## STUDY QUESTIONS
• A. Translate the heading "High Adoption Can Coexist with High Friction" from the note on adoption and friction into Spanish.
• B. Go on with the note on adoption and friction from the point where it stops.

··· DOCUMENT EXTRACT

---
id: "contrarian-adoption-vs-friction"
type: "contrarian-insight"
source_timestamps: ["§ The Takeaways for Managers", "¶15"]
tags: ["adoption-metrics", "vanity-metrics"]
related: ["concept-ai-friction", "action-measure-friction"]
challenges: "The assumption that high usage metrics (log-ins, query volume) equate to successful, value-additive software adoption."
sources: ["tail1"]
sourceVaultSlug: "hbr-seg-tail1"
originDay: 1
articleStem: "hbr-tail-113-ai-personality-problem"
sourceUrl: "https://hbr.org/2026/06/does-your-ai-have-a-personality-problem"
sourceTitle: "Does Your AI Have a Personality Problem?"
---
# High Adoption Can Coexist with High Friction

**Challenges:** The assumption that high usage metrics (log-ins, query volume) equate to successful, value-additive software adoption.

······
··· DATASET CONTENT

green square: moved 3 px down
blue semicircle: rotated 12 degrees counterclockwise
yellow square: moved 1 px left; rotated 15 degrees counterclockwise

······

## ACTIVITY ANSWERS
• A. Una alta adopción puede coexistir con una alta fricción.

• B.
**The reframe:** IT departments typically read high log-in rates and query volumes as proof that an AI tool is successful and well-liked. The authors call this a **vanity metric**. A tool can have massive adoption simply because its use is *mandated*, while simultaneously generating massive [[concept-ai-friction|friction]] as employees quietly struggle to work around its flaws.

The practical response is to stop trusting adoption alone and [[action-measure-friction|measure friction directly in the logs]].